Limitr is also available in a docker image that you can obtain by running:

docker pull beehivenetops/limitr

Using the executable

You can download the executable on the releases page. Download the appropriate release for your system and run the executable.

./[executable name]

Note: You may need to make the downloaded file executable by running chmod +x [file name] on UNIX-like systems.

The server will be available at http://localhost:7654 unless you set a different port.

Checking the version

You can check the version of the executable by running the following command:

./[executable name] -v

Building from source

You can build from source if a release isn't available for your system. Please note that you will need to have Go >= 1.22.3 installed on your system.
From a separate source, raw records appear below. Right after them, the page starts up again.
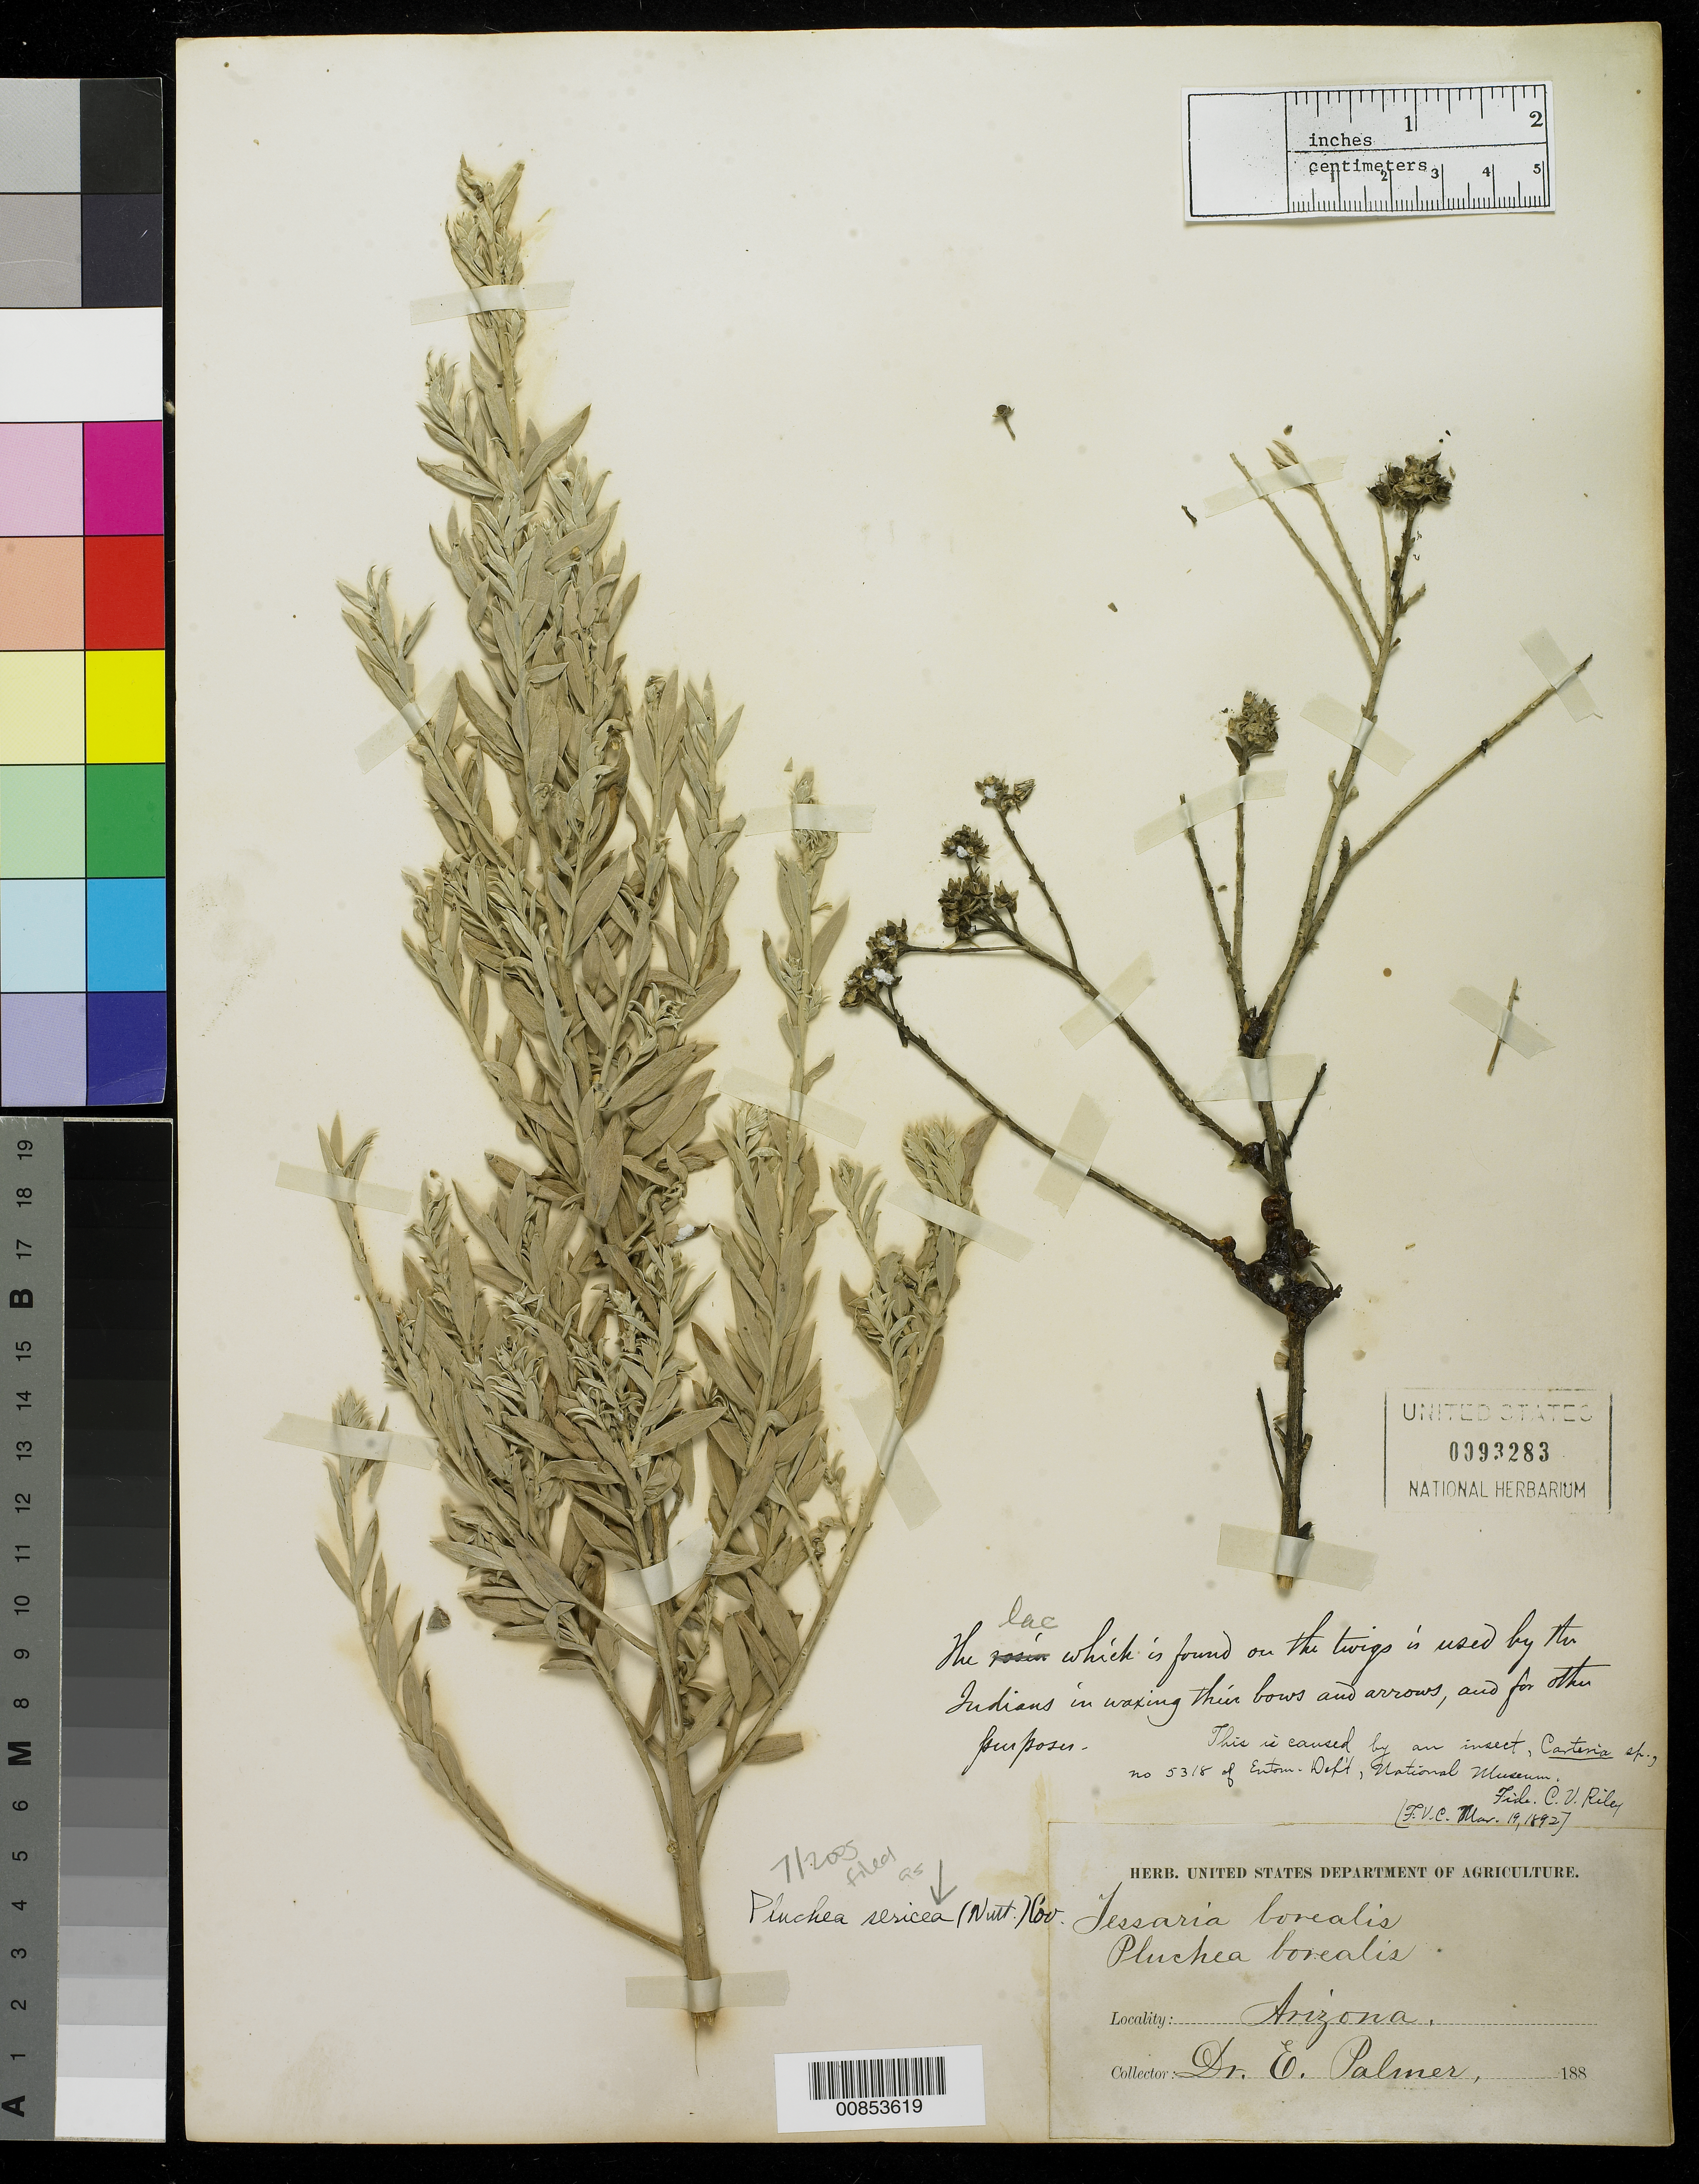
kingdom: Plantae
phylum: Tracheophyta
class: Magnoliopsida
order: Asterales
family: Asteraceae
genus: Pluchea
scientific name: Pluchea sericea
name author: (Nutt.) Coville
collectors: E. Palmer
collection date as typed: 188-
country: United States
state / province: Arizona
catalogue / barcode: US 93283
First, clone the repository:

git clone https://github.com/BeehiveBroadband/limitr.git
cd limitr

Then, build the executable:

go build ./cmd/limitr

Finally, run the executable:

./limitr

The server will be available at http://localhost:7654 unless you set a different port.

Building from the dev branch (unstable)

If you want to build from the dev branch to get the latest features, you can do so. Please note that the dev branch may contain unstable code. You will need to have Go >= 1.22.3 installed on your system to build from source.

First, clone the repository:

git clone https://github.com/BeehiveBroadband/limitr.git
cd limitr

Then, checkout the dev branch:

git checkout dev

Then, build the executable:

go build ./cmd/limitr

Finally, run the executable:

./limitr

The server will be available at http://localhost:7654 unless you set a different port.

Licensing

This project is licensed under the MIT License - see the LICENSE file for details.